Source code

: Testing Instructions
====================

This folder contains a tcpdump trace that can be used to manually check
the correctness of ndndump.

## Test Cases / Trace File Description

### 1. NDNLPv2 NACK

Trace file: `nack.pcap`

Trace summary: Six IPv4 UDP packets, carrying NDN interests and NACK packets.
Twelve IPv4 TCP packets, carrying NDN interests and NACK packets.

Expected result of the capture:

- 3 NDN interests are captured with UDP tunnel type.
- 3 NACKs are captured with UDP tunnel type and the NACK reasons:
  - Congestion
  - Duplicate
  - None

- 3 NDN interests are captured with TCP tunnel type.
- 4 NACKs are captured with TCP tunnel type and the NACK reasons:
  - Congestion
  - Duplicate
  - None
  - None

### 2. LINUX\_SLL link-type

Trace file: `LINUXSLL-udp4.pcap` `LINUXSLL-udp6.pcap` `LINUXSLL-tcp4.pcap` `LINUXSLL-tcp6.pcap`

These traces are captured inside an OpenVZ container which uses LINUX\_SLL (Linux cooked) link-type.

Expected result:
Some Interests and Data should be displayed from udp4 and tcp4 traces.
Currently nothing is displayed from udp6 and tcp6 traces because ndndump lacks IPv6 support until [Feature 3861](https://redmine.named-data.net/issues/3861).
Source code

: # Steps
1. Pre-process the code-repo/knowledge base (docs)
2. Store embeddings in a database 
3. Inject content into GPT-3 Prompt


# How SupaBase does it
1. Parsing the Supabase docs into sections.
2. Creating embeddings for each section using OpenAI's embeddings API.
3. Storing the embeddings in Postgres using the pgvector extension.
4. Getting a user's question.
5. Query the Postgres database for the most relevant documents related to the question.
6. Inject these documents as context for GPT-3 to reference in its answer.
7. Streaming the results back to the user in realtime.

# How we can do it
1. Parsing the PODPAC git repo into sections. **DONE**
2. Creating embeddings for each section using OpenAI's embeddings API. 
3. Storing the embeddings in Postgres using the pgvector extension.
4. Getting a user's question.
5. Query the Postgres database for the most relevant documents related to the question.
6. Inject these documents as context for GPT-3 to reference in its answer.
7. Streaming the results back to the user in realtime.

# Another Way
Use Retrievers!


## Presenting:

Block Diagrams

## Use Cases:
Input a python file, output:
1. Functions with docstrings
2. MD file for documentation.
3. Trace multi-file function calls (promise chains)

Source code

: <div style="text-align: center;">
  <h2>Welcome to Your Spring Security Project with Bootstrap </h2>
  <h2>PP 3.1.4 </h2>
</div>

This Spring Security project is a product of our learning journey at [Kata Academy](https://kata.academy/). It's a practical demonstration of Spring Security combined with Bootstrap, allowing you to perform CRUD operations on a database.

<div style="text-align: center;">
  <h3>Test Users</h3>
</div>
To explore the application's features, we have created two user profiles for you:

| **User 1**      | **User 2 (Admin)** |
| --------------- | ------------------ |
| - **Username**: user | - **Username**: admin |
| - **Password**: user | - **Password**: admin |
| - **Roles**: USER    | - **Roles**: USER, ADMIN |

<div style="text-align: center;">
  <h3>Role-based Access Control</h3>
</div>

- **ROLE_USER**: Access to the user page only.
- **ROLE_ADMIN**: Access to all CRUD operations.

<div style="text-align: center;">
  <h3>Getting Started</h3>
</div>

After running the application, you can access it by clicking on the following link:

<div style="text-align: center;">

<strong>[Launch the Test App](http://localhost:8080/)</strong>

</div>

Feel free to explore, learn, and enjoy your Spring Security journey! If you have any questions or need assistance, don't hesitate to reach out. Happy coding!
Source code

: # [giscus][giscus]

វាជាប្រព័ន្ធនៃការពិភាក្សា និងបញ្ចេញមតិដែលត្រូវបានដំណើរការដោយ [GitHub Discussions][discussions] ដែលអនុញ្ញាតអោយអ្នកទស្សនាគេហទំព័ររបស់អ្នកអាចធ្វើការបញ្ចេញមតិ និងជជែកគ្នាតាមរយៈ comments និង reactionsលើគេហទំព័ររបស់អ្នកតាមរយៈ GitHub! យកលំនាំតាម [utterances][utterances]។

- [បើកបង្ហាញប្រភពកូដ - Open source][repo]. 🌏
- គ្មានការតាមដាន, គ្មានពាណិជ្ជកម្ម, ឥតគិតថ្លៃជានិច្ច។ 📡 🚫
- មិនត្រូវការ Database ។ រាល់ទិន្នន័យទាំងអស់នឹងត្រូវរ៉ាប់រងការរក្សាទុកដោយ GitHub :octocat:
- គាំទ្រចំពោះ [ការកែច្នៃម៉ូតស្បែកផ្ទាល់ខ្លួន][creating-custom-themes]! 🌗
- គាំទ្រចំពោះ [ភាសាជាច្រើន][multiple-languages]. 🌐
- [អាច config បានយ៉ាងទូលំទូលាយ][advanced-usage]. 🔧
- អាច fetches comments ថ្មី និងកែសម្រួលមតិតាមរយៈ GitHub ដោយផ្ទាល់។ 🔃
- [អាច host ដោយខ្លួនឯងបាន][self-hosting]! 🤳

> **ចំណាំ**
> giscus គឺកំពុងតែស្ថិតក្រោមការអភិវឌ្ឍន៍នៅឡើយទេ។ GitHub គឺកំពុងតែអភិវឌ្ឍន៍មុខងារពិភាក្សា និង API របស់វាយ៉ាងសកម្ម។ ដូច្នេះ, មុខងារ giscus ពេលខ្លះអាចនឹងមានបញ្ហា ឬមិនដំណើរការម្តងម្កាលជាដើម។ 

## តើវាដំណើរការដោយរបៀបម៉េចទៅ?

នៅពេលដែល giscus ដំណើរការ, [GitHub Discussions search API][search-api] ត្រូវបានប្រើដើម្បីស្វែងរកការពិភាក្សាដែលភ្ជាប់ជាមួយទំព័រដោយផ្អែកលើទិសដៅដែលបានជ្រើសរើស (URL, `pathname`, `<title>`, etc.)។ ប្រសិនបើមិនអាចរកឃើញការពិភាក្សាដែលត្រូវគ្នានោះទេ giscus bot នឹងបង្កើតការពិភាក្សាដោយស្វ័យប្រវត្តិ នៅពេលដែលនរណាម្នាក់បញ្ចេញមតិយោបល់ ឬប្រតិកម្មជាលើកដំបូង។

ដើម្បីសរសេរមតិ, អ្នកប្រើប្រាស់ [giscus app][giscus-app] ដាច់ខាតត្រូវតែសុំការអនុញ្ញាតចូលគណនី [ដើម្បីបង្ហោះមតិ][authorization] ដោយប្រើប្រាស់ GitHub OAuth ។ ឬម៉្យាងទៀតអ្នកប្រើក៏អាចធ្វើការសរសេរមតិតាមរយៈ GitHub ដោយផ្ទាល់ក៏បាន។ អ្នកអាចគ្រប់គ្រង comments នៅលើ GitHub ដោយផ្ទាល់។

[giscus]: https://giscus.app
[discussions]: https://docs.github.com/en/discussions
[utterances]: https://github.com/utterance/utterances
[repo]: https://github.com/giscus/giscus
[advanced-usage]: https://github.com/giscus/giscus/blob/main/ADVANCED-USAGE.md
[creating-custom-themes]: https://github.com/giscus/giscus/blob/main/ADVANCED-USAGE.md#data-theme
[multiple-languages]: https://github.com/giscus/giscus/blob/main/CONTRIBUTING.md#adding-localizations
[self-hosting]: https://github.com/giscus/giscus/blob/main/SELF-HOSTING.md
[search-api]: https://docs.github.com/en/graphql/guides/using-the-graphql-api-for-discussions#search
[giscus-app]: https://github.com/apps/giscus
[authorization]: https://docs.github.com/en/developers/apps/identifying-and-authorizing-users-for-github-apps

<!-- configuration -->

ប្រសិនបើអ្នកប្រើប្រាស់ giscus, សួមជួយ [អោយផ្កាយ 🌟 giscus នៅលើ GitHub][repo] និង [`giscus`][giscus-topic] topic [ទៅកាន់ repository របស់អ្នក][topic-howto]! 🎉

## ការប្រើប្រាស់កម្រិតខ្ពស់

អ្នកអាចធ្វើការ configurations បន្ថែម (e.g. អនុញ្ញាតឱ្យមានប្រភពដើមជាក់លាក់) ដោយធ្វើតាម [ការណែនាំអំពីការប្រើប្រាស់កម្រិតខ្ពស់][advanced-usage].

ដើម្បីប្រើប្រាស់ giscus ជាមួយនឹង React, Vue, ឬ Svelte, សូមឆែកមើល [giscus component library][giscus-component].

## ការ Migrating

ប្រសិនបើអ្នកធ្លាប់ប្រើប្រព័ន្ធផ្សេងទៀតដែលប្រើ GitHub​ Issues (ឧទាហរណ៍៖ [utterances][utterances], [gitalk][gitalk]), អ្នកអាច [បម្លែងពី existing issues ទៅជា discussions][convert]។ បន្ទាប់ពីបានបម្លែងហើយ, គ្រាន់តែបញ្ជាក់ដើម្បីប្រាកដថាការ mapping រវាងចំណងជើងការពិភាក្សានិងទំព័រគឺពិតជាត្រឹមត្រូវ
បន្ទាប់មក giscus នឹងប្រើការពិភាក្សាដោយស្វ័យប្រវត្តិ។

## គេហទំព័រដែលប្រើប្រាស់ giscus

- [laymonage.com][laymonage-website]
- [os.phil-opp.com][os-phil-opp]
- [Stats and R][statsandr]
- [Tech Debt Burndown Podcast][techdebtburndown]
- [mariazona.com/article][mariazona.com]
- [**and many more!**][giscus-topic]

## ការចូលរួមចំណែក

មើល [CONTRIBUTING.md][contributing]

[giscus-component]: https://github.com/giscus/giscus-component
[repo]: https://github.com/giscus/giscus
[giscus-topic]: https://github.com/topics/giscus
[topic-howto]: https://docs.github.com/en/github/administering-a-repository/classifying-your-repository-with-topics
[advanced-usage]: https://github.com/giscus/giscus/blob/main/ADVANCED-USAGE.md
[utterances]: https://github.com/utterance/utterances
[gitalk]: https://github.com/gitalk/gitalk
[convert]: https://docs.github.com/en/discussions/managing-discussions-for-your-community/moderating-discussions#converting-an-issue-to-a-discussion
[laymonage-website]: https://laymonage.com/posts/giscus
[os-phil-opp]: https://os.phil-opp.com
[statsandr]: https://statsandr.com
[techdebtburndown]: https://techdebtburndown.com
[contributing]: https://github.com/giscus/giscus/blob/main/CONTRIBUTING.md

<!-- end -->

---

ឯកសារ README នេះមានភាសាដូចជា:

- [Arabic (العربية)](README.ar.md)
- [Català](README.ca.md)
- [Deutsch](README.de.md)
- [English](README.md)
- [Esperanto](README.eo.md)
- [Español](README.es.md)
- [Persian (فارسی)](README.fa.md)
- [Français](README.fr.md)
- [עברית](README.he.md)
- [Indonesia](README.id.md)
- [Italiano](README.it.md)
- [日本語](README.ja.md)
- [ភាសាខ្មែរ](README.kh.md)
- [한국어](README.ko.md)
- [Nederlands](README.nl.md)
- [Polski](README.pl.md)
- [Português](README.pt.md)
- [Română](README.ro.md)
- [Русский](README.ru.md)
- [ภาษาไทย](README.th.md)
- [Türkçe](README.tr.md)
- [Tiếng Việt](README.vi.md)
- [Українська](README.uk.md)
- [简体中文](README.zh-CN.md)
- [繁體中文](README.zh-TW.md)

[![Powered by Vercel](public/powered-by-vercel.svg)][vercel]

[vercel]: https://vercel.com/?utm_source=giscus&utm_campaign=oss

REQUIREMENT.
Rewrite the lines that start at the one containing "ដើម្បីសរសេរមតិ, អ្នកប្រើប្រាស់ [giscus" and end with the one containing "## ការ Migrating", replacing "Svelte" with "Solid" and changing nothing else. Return only those lines.

EXERCISE SOLUTION.
ដើម្បីសរសេរមតិ, អ្នកប្រើប្រាស់ [giscus app][giscus-app] ដាច់ខាតត្រូវតែសុំការអនុញ្ញាតចូលគណនី [ដើម្បីបង្ហោះមតិ][authorization] ដោយប្រើប្រាស់ GitHub OAuth ។ ឬម៉្យាងទៀតអ្នកប្រើក៏អាចធ្វើការសរសេរមតិតាមរយៈ GitHub ដោយផ្ទាល់ក៏បាន។ អ្នកអាចគ្រប់គ្រង comments នៅលើ GitHub ដោយផ្ទាល់។

[giscus]: https://giscus.app
[discussions]: https://docs.github.com/en/discussions
[utterances]: https://github.com/utterance/utterances
[repo]: https://github.com/giscus/giscus
[advanced-usage]: https://github.com/giscus/giscus/blob/main/ADVANCED-USAGE.md
[creating-custom-themes]: https://github.com/giscus/giscus/blob/main/ADVANCED-USAGE.md#data-theme
[multiple-languages]: https://github.com/giscus/giscus/blob/main/CONTRIBUTING.md#adding-localizations
[self-hosting]: https://github.com/giscus/giscus/blob/main/SELF-HOSTING.md
[search-api]: https://docs.github.com/en/graphql/guides/using-the-graphql-api-for-discussions#search
[giscus-app]: https://github.com/apps/giscus
[authorization]: https://docs.github.com/en/developers/apps/identifying-and-authorizing-users-for-github-apps

<!-- configuration -->

ប្រសិនបើអ្នកប្រើប្រាស់ giscus, សួមជួយ [អោយផ្កាយ 🌟 giscus នៅលើ GitHub][repo] និង [`giscus`][giscus-topic] topic [ទៅកាន់ repository របស់អ្នក][topic-howto]! 🎉

## ការប្រើប្រាស់កម្រិតខ្ពស់

អ្នកអាចធ្វើការ configurations បន្ថែម (e.g. អនុញ្ញាតឱ្យមានប្រភពដើមជាក់លាក់) ដោយធ្វើតាម [ការណែនាំអំពីការប្រើប្រាស់កម្រិតខ្ពស់][advanced-usage].

ដើម្បីប្រើប្រាស់ giscus ជាមួយនឹង React, Vue, ឬ Solid, សូមឆែកមើល [giscus component library][giscus-component].

## ការ Migrating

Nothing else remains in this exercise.